■ Text provided:
Segment Open

In patch 2/2 I revert the driver-specific changes I had made in an
earlier patch, and this patch *was* my effort to make the stack show the
drops.

Maybe I wasn't clear. I'm seeing packets disappear during TCP
workloads, and this GRO_DROP code was the source of the drops (I see it
returning infrequently but regularly)

The driver processes the packet but the stack never sees it, and there
were no drop counters anywhere tracking it.
Jesse Brandeburg Jan. 8, 2021, 6:35 p.m. UTC | #4
Eric Dumazet wrote:
> > --- a/net/core/dev.c

> > +++ b/net/core/dev.c

> > @@ -6071,6 +6071,7 @@ static gro_result_t napi_skb_finish(struct napi_struct *napi,

> >                 break;

> >

> >         case GRO_DROP:

> > +               atomic_long_inc(&skb->dev->rx_dropped);

> >                 kfree_skb(skb);

> >                 break;

> >

> > @@ -6159,6 +6160,7 @@ static gro_result_t napi_frags_finish(struct napi_struct *napi,

> >                 break;

> >

> >         case GRO_DROP:

> > +               atomic_long_inc(&skb->dev->rx_dropped);

> >                 napi_reuse_skb(napi, skb);

> >                 break;

> >

> 

> 

> This is not needed. I think we should clean up ice instead.


My patch 2 already did that. I was trying to address the fact that I'm
*actually seeing* GRO_DROP return codes coming back from stack.

I'll try to reproduce that issue again that I saw. Maybe modern kernels
don't have the problem as frequently or at all.

> Drivers are supposed to have allocated the skb (using

> napi_get_frags()) before calling napi_gro_frags()


ice doesn't use napi_get_frags/napi_gro_frags, so I'm not sure how this
is relevant.

Segment Closed

■ Data for the task:
Segment Open

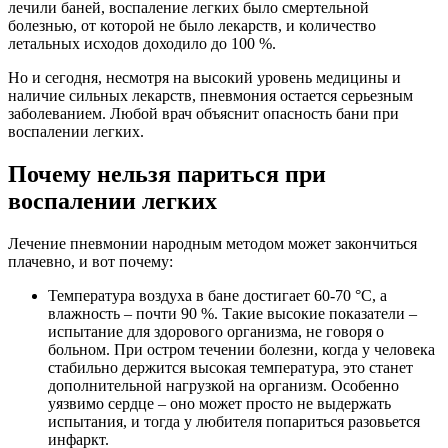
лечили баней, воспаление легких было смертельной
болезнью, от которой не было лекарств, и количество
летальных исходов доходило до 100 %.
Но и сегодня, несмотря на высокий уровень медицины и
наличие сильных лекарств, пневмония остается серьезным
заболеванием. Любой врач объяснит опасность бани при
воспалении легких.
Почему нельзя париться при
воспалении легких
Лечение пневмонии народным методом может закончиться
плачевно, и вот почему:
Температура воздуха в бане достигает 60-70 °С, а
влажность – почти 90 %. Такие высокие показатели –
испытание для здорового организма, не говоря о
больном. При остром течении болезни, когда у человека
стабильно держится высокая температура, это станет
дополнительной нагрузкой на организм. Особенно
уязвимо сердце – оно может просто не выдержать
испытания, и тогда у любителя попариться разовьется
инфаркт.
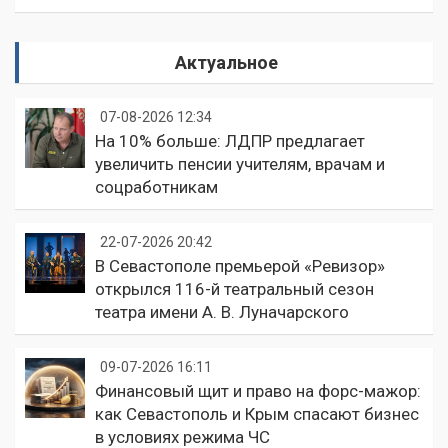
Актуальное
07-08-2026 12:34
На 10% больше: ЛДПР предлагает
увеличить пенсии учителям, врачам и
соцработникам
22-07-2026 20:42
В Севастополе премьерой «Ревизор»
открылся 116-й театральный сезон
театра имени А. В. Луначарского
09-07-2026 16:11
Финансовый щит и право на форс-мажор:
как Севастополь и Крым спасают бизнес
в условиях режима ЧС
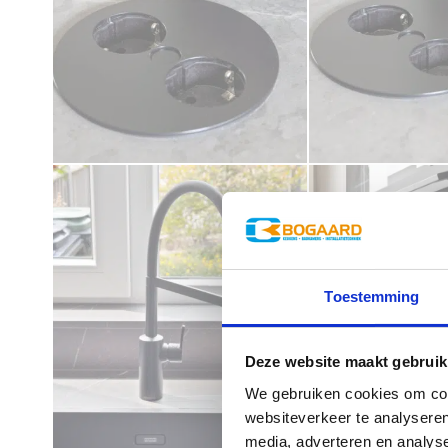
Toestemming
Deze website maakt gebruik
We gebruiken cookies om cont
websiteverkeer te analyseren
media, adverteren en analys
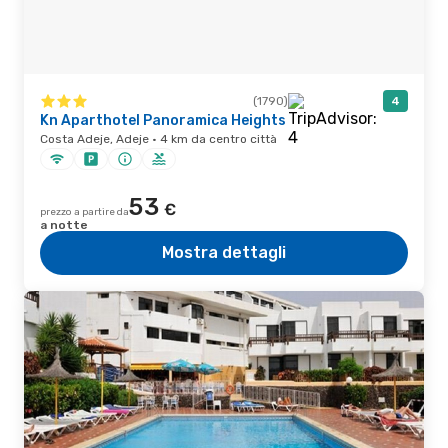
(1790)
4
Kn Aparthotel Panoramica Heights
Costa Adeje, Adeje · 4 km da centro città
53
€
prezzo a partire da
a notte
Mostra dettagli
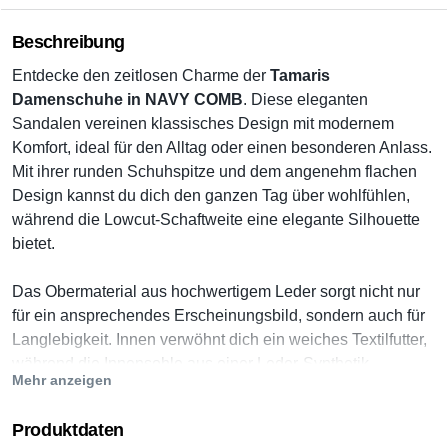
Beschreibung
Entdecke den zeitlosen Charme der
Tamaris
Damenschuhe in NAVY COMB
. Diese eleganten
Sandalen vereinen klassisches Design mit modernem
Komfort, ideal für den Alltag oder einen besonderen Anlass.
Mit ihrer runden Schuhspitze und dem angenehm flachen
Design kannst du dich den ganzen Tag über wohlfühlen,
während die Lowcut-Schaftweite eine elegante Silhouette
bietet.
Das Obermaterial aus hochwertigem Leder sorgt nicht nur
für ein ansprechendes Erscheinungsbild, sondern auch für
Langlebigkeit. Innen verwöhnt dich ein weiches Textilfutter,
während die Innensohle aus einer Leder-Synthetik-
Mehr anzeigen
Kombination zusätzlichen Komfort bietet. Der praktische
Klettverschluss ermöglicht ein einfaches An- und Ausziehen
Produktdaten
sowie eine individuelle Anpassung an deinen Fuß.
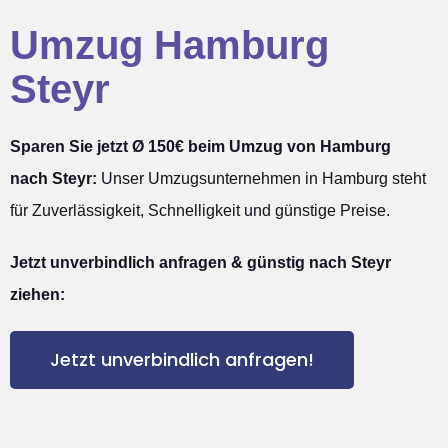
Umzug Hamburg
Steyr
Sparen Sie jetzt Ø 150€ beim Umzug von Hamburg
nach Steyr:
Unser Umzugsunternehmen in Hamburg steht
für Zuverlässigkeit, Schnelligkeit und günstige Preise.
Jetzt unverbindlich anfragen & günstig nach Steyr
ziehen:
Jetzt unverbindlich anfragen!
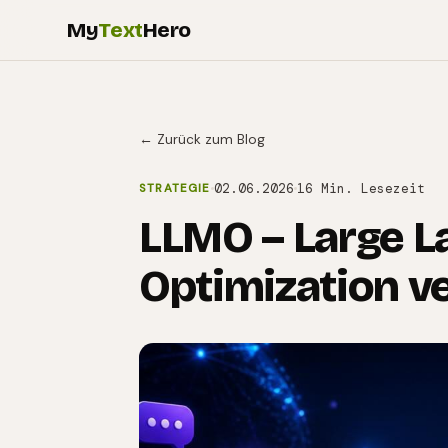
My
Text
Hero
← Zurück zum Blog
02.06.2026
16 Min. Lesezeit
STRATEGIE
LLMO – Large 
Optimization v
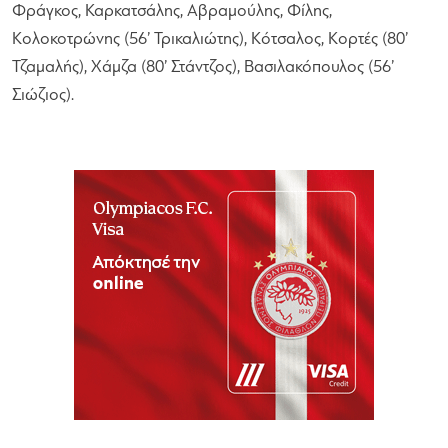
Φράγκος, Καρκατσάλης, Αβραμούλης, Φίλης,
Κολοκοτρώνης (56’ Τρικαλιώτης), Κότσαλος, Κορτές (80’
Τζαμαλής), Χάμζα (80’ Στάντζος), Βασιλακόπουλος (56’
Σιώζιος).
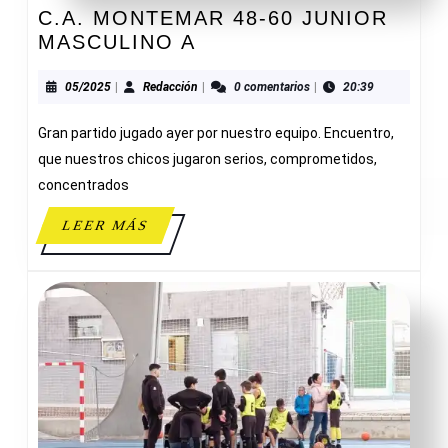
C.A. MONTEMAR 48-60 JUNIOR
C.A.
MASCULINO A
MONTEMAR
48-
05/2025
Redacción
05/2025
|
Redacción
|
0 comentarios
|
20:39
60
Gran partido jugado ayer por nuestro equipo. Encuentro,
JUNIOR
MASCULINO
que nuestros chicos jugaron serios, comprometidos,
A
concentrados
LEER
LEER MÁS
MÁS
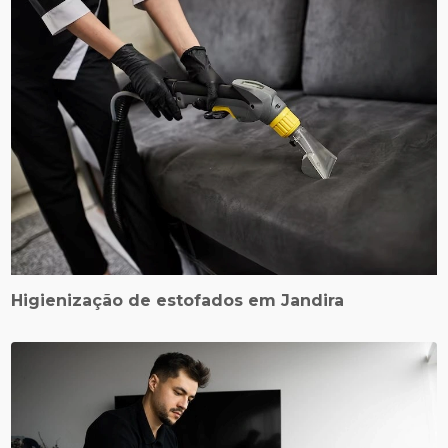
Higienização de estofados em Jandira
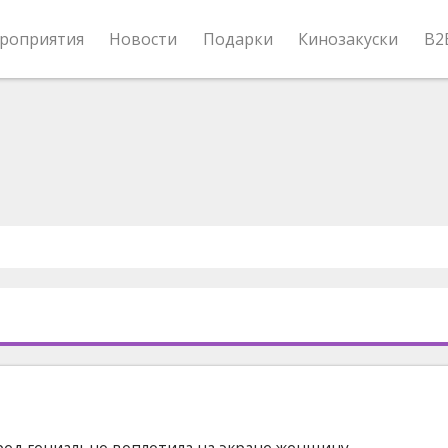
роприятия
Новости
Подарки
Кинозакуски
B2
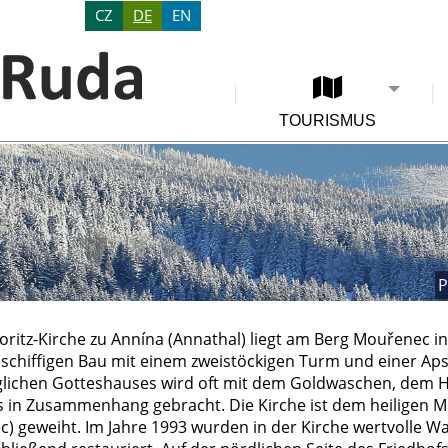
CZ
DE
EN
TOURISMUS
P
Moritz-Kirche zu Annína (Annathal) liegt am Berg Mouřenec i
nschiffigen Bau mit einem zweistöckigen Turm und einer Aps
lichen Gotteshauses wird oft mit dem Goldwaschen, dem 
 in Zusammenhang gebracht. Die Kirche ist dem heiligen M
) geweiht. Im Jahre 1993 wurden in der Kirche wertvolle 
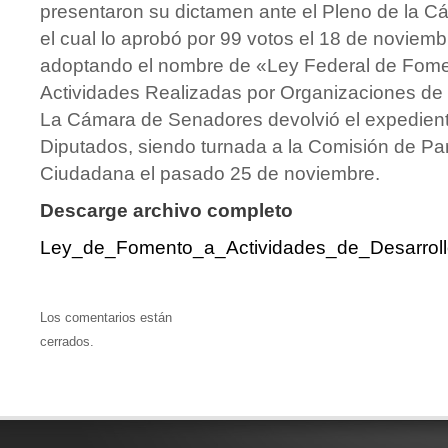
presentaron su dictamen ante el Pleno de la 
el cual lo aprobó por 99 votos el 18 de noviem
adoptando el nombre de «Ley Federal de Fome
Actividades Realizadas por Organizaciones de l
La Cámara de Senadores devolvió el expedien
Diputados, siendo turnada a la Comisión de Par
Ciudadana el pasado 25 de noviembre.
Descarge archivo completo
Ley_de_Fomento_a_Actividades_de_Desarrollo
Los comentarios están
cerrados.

Segment Closed

■ Exercises:
- 1) Reproduce the passage of the GRO_DROP thread from "My patch 2 already" to "frequently or at all.".
- 2) Make a numbered list of the listing's lines from its start through the line containing "дополнительной нагрузкой на", skipping blank lines and leaving out the pictures.

■ Results for the exercise:
- 1)
My patch 2 already did that. I was trying to address the fact that I'm
*actually seeing* GRO_DROP return codes coming back from stack.

I'll try to reproduce that issue again that I saw. Maybe modern kernels
don't have the problem as frequently or at all.

- 2)
1. лечили баней, воспаление легких было смертельной
2. болезнью, от которой не было лекарств, и количество
3. летальных исходов доходило до 100 %.
4. Но и сегодня, несмотря на высокий уровень медицины и
5. наличие сильных лекарств, пневмония остается серьезным
6. заболеванием. Любой врач объяснит опасность бани при
7. воспалении легких.
8. Почему нельзя париться при
9. воспалении легких
10. Лечение пневмонии народным методом может закончиться
11. плачевно, и вот почему:
12. Температура воздуха в бане достигает 60-70 °С, а
13. влажность – почти 90 %. Такие высокие показатели –
14. испытание для здорового организма, не говоря о
15. больном. При остром течении болезни, когда у человека
16. стабильно держится высокая температура, это станет
17. дополнительной нагрузкой на организм. Особенно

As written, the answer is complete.